PAGE EXCERPT =
Introduction to metadata
Table of contents
Introduction to metadata
Metadata are data that describe other types of data in the system. Metadata can pertain to video streams (single frames or sequences), audio or even other metadata. Metadata can be any data such as GPS coordinates, heat maps, motion data, bounding boxes, facial recognition, LPR, people counts, and audio level. In this document, the data that the metadata pertains to is referred to as “video”, even though metadata can be about other types of data.
Metadata in Milestone products
In the Milestone XProtect VMS, metadata streams are retrieved from different sources to a recording server through device drivers, and is then made available from the recording server for consumers.
Sources and consumers | Driver | Description | More information |
---|---|---|---|
A hardware device, typically a camera, that can generate metadata. | Model-specific device driver | The device driver receives data from the device and converts received metadata into the ONVIF MetadataStream format. | Supported devices |
An ONVIF conformant device or service that supports metadata. | ONVIF and ONVIF16 drivers | The ONVIF driver receives RTP packets with a MetadataStream payload and extracts the payload. | ONVIF Driver Documentation |
A device, device proxy or service that can generate metadata | A device driver implemented using the MIP Driver Framework | Using the MIP Driver Framework, you can create fully featured device drivers, similar to the way you create MIP plug-ins. | Introduction to the MIP Driver Framework |
A hardware device proxy or service that sends metadata using MIP SDK components | The MIP Driver | A component in the MIP SDK takes care of communication with the MIP driver. Another component makes it easy to write and read ONVIF metadata. | Described in this document. |
Metadata Search integration | How to supply ONVIF-based metadata to XProtect VMS for the Smart Client Metadata search feature. | Metadata Search integration | |
Metadata search in Smart Client |
The basic scoping and search functionality in the Search workspace can be extended by Search plug-ins that provide search agents and new search categories. |
MIP Search integration - Building Search agents |
In any case, the recording server stores the metadata stream along with other media streams (audio and video), allowing metadata to be managed and read in the same way as audio and video.

(Entries contained in a dataset)
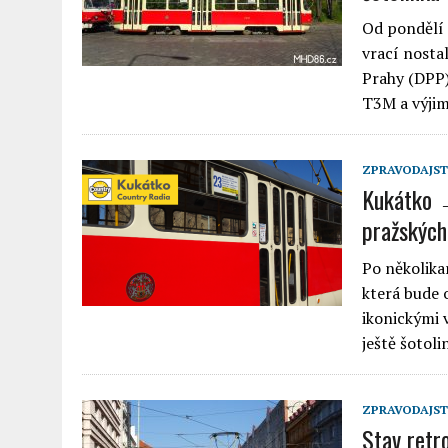
Od pondělí 
vrací nostal
Prahy (DPP)
T3M a výji
ZPRAVODAJST
Kukátko →
pražských 
Po několika
která bude
ikonickými v
ještě šotol
ZPRAVODAJST
Stav retr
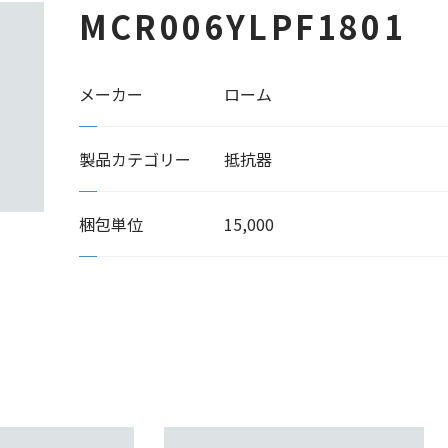
MCR006YLPF1801
メーカー
ローム
製品カテゴリー
抵抗器
梱包単位
15,000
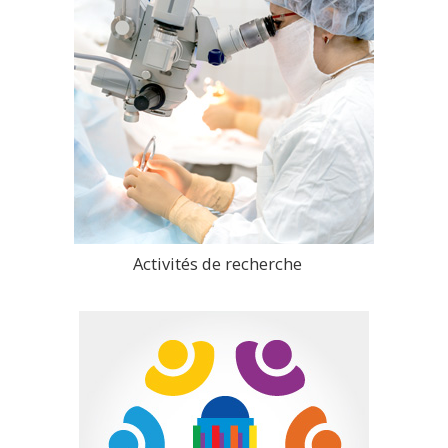
Activités de recherche
>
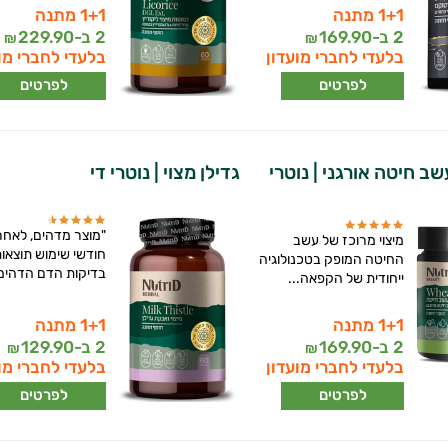
1+1 מתנה
1+1 מתנה
2 ב-
169.90
2 ב-
229.90
₪
₪
בלעדי לחברי מועדון
בלעדי לחברי מו
לפרטים
לפרטים
ב חיטה אורגני | נוטרי
גדילן מצוי | נוטרי די
מיצוי מרוכז של עשב
חודשי שימוש תוצאו
החיטה המופק בטכנולוגיה
בדיקות הדם הדהימו
ייחודית של הקפאה...
1+1 מתנה
1+1 מתנה
2 ב-
169.90
2 ב-
129.90
₪
₪
בלעדי לחברי מועדון
בלעדי לחברי מו
לפרטים
לפרטים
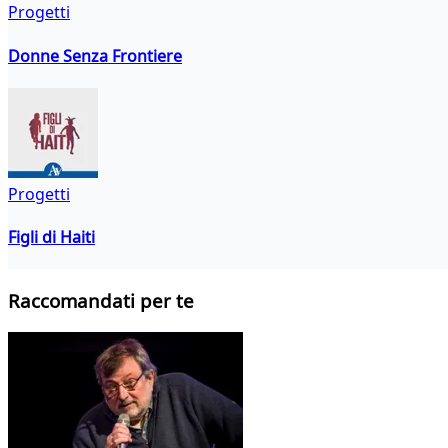
Progetti
Donne Senza Frontiere
Progetti
Figli di Haiti
Raccomandati per te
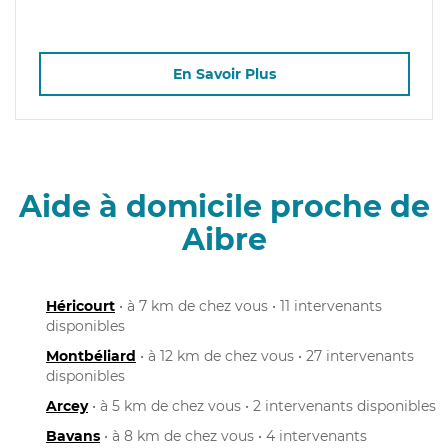
En Savoir Plus
Aide à domicile proche de
Aibre
Héricourt
• à 7 km de chez vous • 11 intervenants
disponibles
Montbéliard
• à 12 km de chez vous • 27 intervenants
disponibles
Arcey
• à 5 km de chez vous • 2 intervenants disponibles
Bavans
• à 8 km de chez vous • 4 intervenants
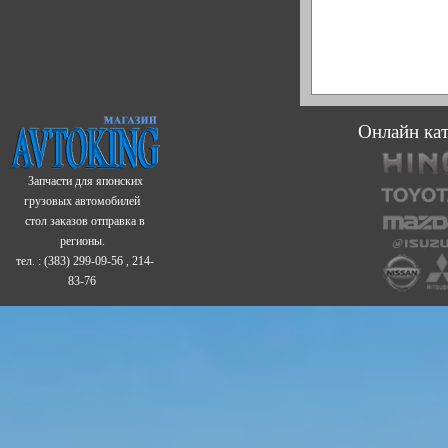
Онлайн кат
Запчасти для японских
грузовых автомобилей
стол заказов отправка в
регионы.
тел. : (383) 299-09-56 , 214-
83-76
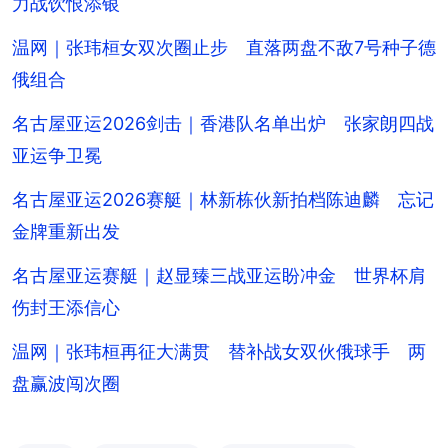
力战饮恨添银
温网｜张玮桓女双次圈止步 直落两盘不敌7号种子德
俄组合
名古屋亚运2026剑击｜香港队名单出炉 张家朗四战
亚运争卫冕
名古屋亚运2026赛艇｜林新栋伙新拍档陈迪麟 忘记
金牌重新出发
名古屋亚运赛艇｜赵显臻三战亚运盼冲金 世界杯肩
伤封王添信心
温网｜张玮桓再征大满贯 替补战女双伙俄球手 两
盘赢波闯次圈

TASK REQUIREMENTS =
1. According to the metadata page, what does the recording server gain by storing the metadata stream along with the audio and video streams?
2. Recast the text read from every entry in Block 1 as a JSON list of strings, with one string for each line and blank lines left out. Leave the pictures out of the answer.

SOLUTIONS =
1. Because the recording server stores the metadata stream along with the other media streams, metadata can be managed and read in the same way as audio and video.

2.
[
  "Od pondělí ",
  "vrací nostal",
  "Prahy (DPP)",
  "T3M a výji",
  "ZPRAVODAJST",
  "Kukátko →",
  "pražských ",
  "Po několika",
  "která bude",
  "ikonickými v",
  "ještě šotol",
  "ZPRAVODAJST",
  "Stav retr",
  "MCR006YLPF1801",
  "メーカー",
  "ローム",
  "製品カテゴリー",
  "抵抗器",
  "梱包単位",
  "15,000",
  "Activités de recherche",
  ">",
  "1+1 מתנה",
  "1+1 מתנה",
  "2 ב-",
  "169.90",
  "2 ב-",
  "229.90",
  "₪",
  "₪",
  "בלעדי לחברי מועדון",
  "בלעדי לחברי מו",
  "לפרטים",
  "לפרטים",
  "ב חיטה אורגני | נוטרי",
  "גדילן מצוי | נוטרי די",
  "מיצוי מרוכז של עשב",
  "חודשי שימוש תוצאו",
  "החיטה המופק בטכנולוגיה",
  "בדיקות הדם הדהימו",
  "ייחודית של הקפאה...",
  "1+1 מתנה",
  "1+1 מתנה",
  "2 ב-",
  "169.90",
  "2 ב-",
  "129.90",
  "₪",
  "₪",
  "בלעדי לחברי מועדון",
  "בלעדי לחברי מו",
  "לפרטים",
  "לפרטים",
  "Progetti",
  "Donne Senza Frontiere",
  "Progetti",
  "Figli di Haiti",
  "Raccomandati per te",
  "En Savoir Plus",
  "Aide à domicile proche de",
  "Aibre",
  "Héricourt",
  "• à 7 km de chez vous • 11 intervenants",
  "disponibles",
  "Montbéliard",
  "• à 12 km de chez vous • 27 intervenants",
  "disponibles",
  "Arcey",
  "• à 5 km de chez vous • 2 intervenants disponibles",
  "Bavans",
  "• à 8 km de chez vous • 4 intervenants",
  "Онлайн кат",
  "Запчасти для японских",
  "грузовых автомобилей",
  "стол заказов отправка в",
  "регионы.",
  "тел. : (383) 299-09-56 , 214-",
  "83-76",
  "力战饮恨添银",
  "温网｜张玮桓女双次圈止步 直落两盘不敌7号种子德",
  "俄组合",
  "名古屋亚运2026剑击｜香港队名单出炉 张家朗四战",
  "亚运争卫冕",
  "名古屋亚运2026赛艇｜林新栋伙新拍档陈迪麟 忘记",
  "金牌重新出发",
  "名古屋亚运赛艇｜赵显臻三战亚运盼冲金 世界杯肩",
  "伤封王添信心",
  "温网｜张玮桓再征大满贯 替补战女双伙俄球手 两",
  "盘赢波闯次圈"
]